The team at Graze has been granted a rating of “Deal to Watch”. The opportunity, as expressed by not only the significant market size but the impact the firm’s innovations could have on the industry, is compelling. It’s hard not to like the opportunity, given the growth rate experienced in this space, the fact that labor is constraining expansion, and that the product and service offered by Graze would very likely help to improve this low-margin space while creating a reliable stream of income for shareholders. Having said that, there are certain risks investors should be cognizant of.
For starters: while management has touted two large LOIs with industry-leaders, there are no guarantees as to their terms and/or if they can be backed out of. LOIs’ are rarely binding. Another risk investors should be aware of is that Graze isn’t truly a first-mover, even though the way it tackles the space might be unique, competition is always a threat and some of the firms out there that could compete with their offerings are far larger than they are. Add to this the goal expressed by management to move from the prototype phase today to shipping out final versions of the product next year, and while that isn’t impossible, it does provide a short period of time during which the business is expected to finalize its current round.

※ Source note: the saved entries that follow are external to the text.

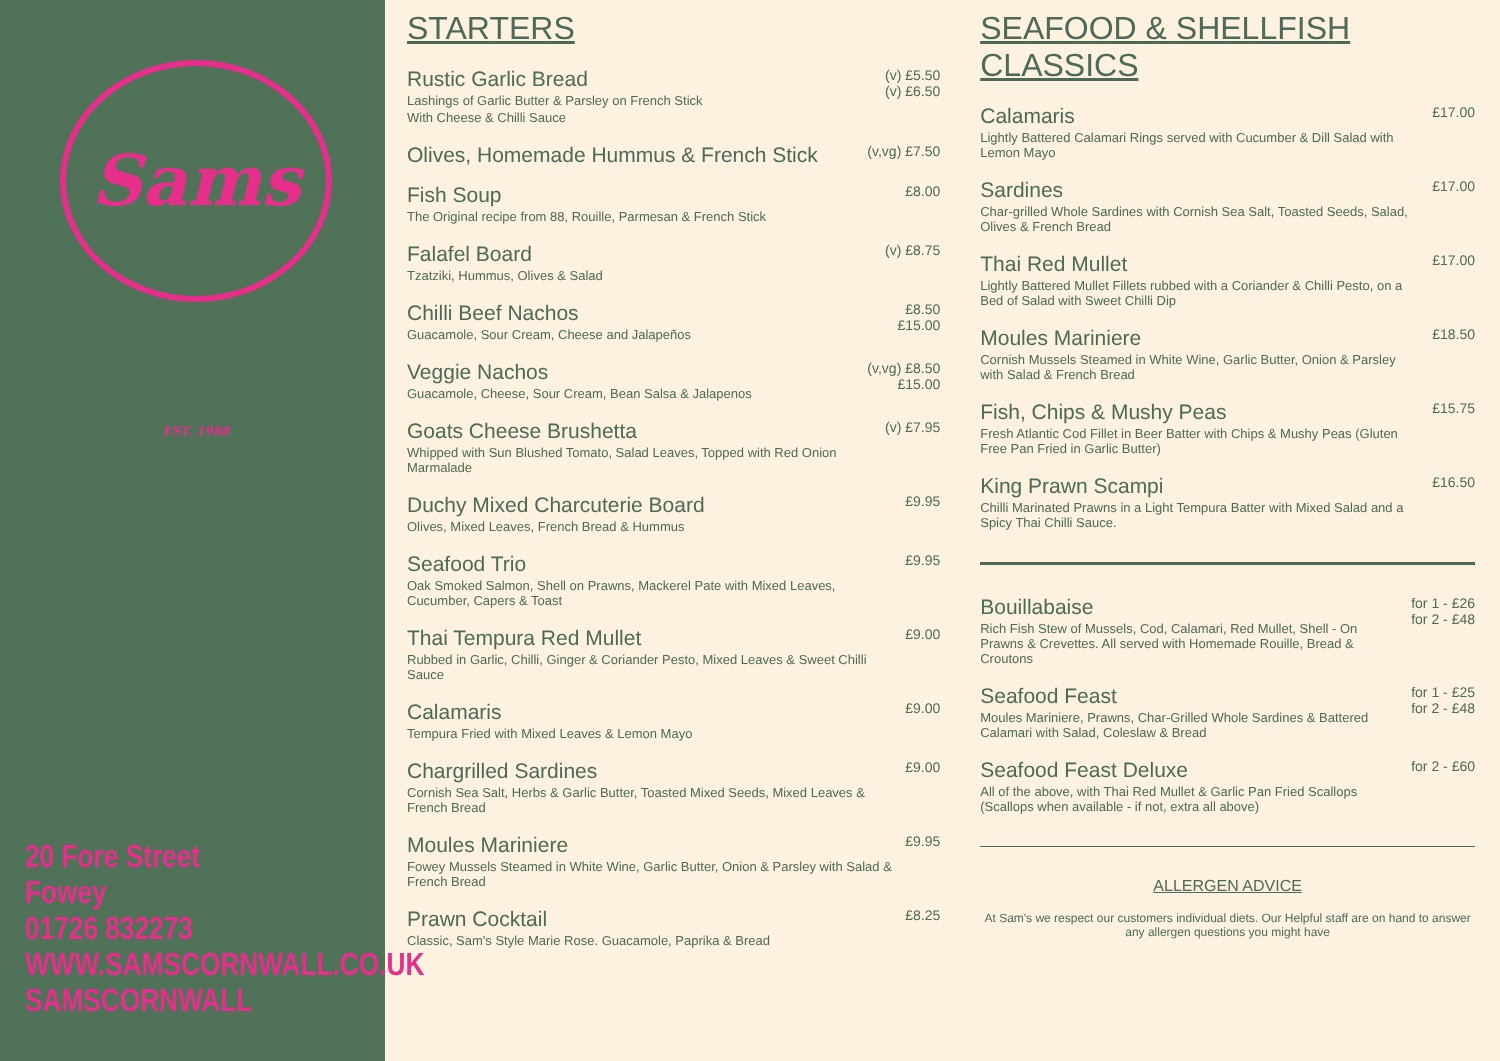Sams EST. 1988
20 Fore Street
Fowey
01726 832273
WWW.SAMSCORNWALL.CO.UK
SAMSCORNWALL
STARTERS
Rustic Garlic Bread
Lashings of Garlic Butter & Parsley on French Stick
With Cheese & Chilli Sauce
(v) £5.50
(v) £6.50
Olives, Homemade Hummus & French Stick
(v,vg) £7.50
Fish Soup
The Original recipe from 88, Rouille, Parmesan & French Stick
£8.00
Falafel Board
Tzatziki, Hummus, Olives & Salad
(v) £8.75
Chilli Beef Nachos
Guacamole, Sour Cream, Cheese and Jalapeños
£8.50
£15.00
Veggie Nachos
Guacamole, Cheese, Sour Cream, Bean Salsa & Jalapenos
(v,vg) £8.50
£15.00
Goats Cheese Brushetta
Whipped with Sun Blushed Tomato, Salad Leaves, Topped with Red Onion Marmalade
(v) £7.95
Duchy Mixed Charcuterie Board
Olives, Mixed Leaves, French Bread & Hummus
£9.95
Seafood Trio
Oak Smoked Salmon, Shell on Prawns, Mackerel Pate with Mixed Leaves, Cucumber, Capers & Toast
£9.95
Thai Tempura Red Mullet
Rubbed in Garlic, Chilli, Ginger & Coriander Pesto, Mixed Leaves & Sweet Chilli Sauce
£9.00
Calamaris
Tempura Fried with Mixed Leaves & Lemon Mayo
£9.00
Chargrilled Sardines
Cornish Sea Salt, Herbs & Garlic Butter, Toasted Mixed Seeds, Mixed Leaves & French Bread
£9.00
Moules Mariniere
Fowey Mussels Steamed in White Wine, Garlic Butter, Onion & Parsley with Salad & French Bread
£9.95
Prawn Cocktail
Classic, Sam's Style Marie Rose. Guacamole, Paprika & Bread
£8.25
SEAFOOD & SHELLFISH CLASSICS
Calamaris
Lightly Battered Calamari Rings served with Cucumber & Dill Salad with Lemon Mayo
£17.00
Sardines
Char-grilled Whole Sardines with Cornish Sea Salt, Toasted Seeds, Salad, Olives & French Bread
£17.00
Thai Red Mullet
Lightly Battered Mullet Fillets rubbed with a Coriander & Chilli Pesto, on a Bed of Salad with Sweet Chilli Dip
£17.00
Moules Mariniere
Cornish Mussels Steamed in White Wine, Garlic Butter, Onion & Parsley with Salad & French Bread
£18.50
Fish, Chips & Mushy Peas
Fresh Atlantic Cod Fillet in Beer Batter with Chips & Mushy Peas (Gluten Free Pan Fried in Garlic Butter)
£15.75
King Prawn Scampi
Chilli Marinated Prawns in a Light Tempura Batter with Mixed Salad and a Spicy Thai Chilli Sauce.
£16.50
Bouillabaise
Rich Fish Stew of Mussels, Cod, Calamari, Red Mullet, Shell - On Prawns & Crevettes. All served with Homemade Rouille, Bread & Croutons
for 1 - £26
for 2 - £48
Seafood Feast
Moules Mariniere, Prawns, Char-Grilled Whole Sardines & Battered Calamari with Salad, Coleslaw & Bread
for 1 - £25
for 2 - £48
Seafood Feast Deluxe
All of the above, with Thai Red Mullet & Garlic Pan Fried Scallops (Scallops when available - if not, extra all above)
for 2 - £60
ALLERGEN ADVICE
At Sam's we respect our customers individual diets. Our Helpful staff are on hand to answer any allergen questions you might have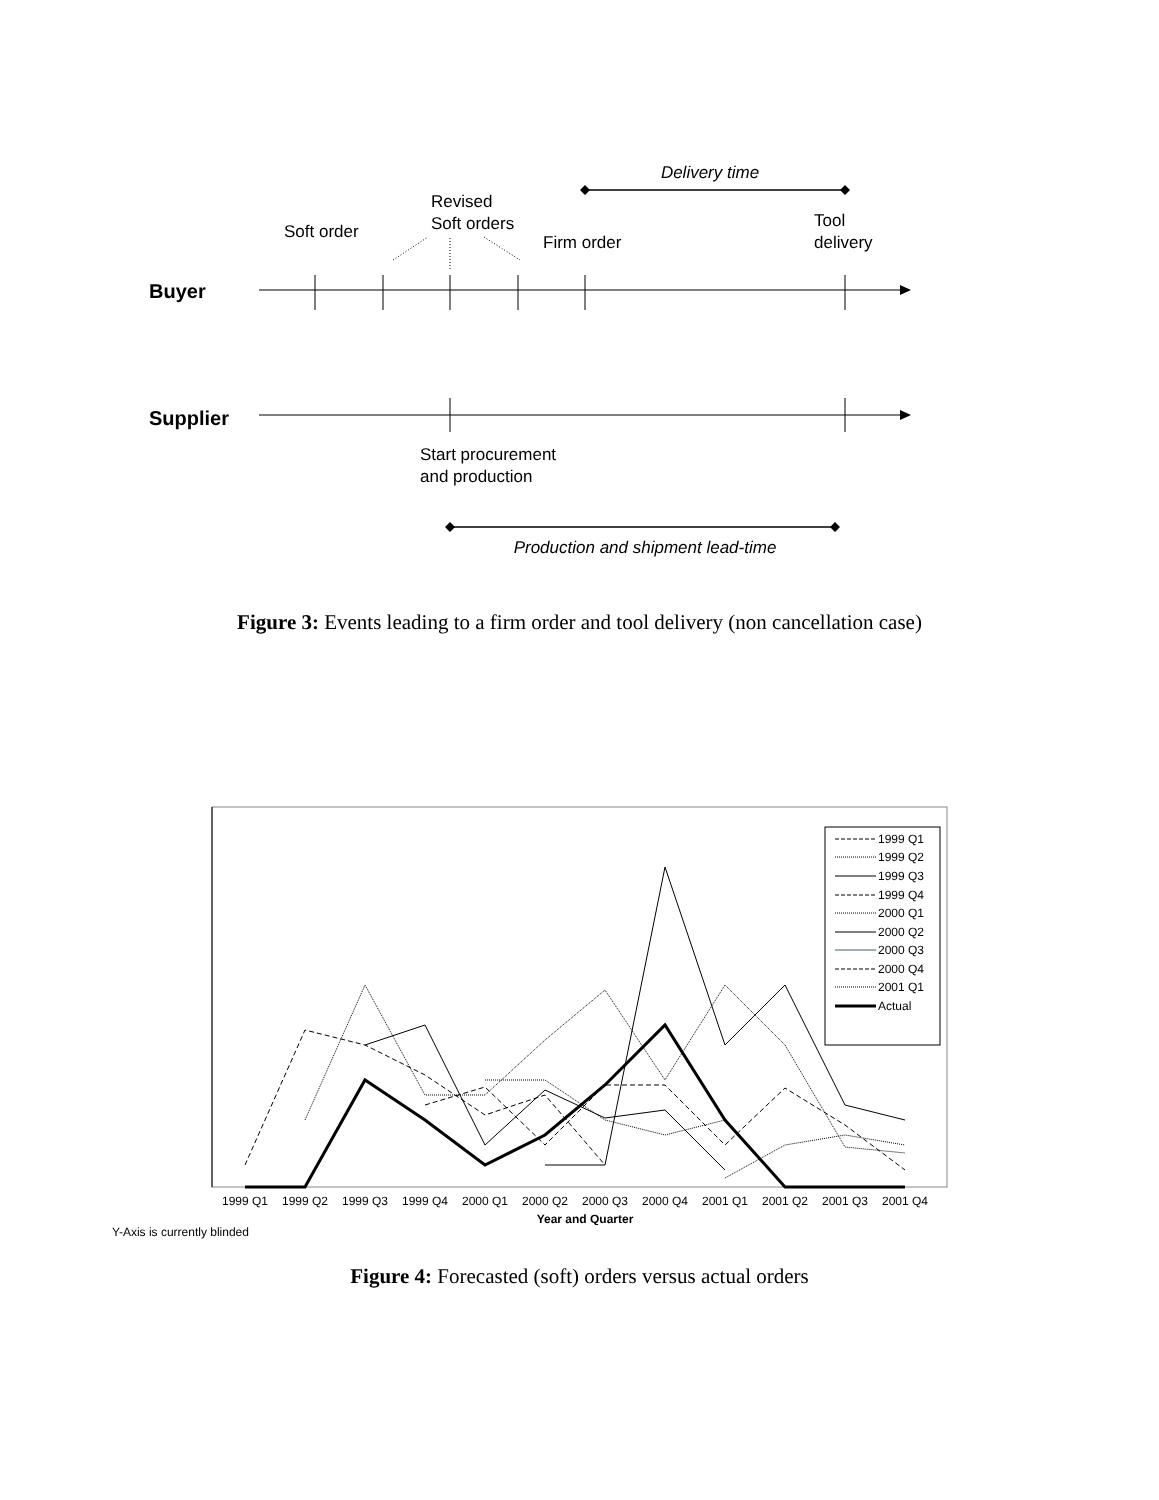Delivery time
Soft order
Revised
Soft orders
Firm order
Tool
delivery
Buyer
Supplier
Start procurement
and production
Production and shipment lead-time
Figure 3: Events leading to a firm order and tool delivery (non cancellation case)
1999 Q1
1999 Q2
1999 Q3
1999 Q4
2000 Q1
2000 Q2
2000 Q3
2000 Q4
2001 Q1
Actual
1999 Q1
1999 Q2
1999 Q3
1999 Q4
2000 Q1
2000 Q2
2000 Q3
2000 Q4
2001 Q1
2001 Q2
2001 Q3
2001 Q4
Year and Quarter
Y-Axis is currently blinded
Figure 4: Forecasted (soft) orders versus actual orders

Though not illegal, there was a major red flag that flashed during the due diligence phase that investors should be aware of: loose hands by management with cash. Of the more than $300k contributed to the business by Vlay, a loan was made by the firm in the amount of $250k to Wavemaker Partners, the firm’s lead investor that has over $335 million in AUM under its belt. Initially, the loan was slated to be short-term, payable in October of last year, and it bore an interest rate of 6% per annum. Management claimed it did not need the capital at the time and extended it to be due (with interest accruing but uncapitalized) in October of 2020. However, in 2019 so far, the company has received loans in the amount of nearly $200k from a related party (perhaps Wavemaker, perhaps some other business or person affiliated with the business), with an annual interest rate of 3%.
Financially, this is a wise set of moves to make since it will permit the firm the ability to effectively arbitrage on the basis of interest rates. However, it is extraordinarily rare for a start-up to lend money and not to need cash at any given time. Add to this that, while it is perfectly fine for a business to receive a loan from its investors/insiders, the opposite is illegal for publicly-traded firms and is frowned on with private businesses because when assets become commingled with an insider’s, it can lead to fraud quite easily.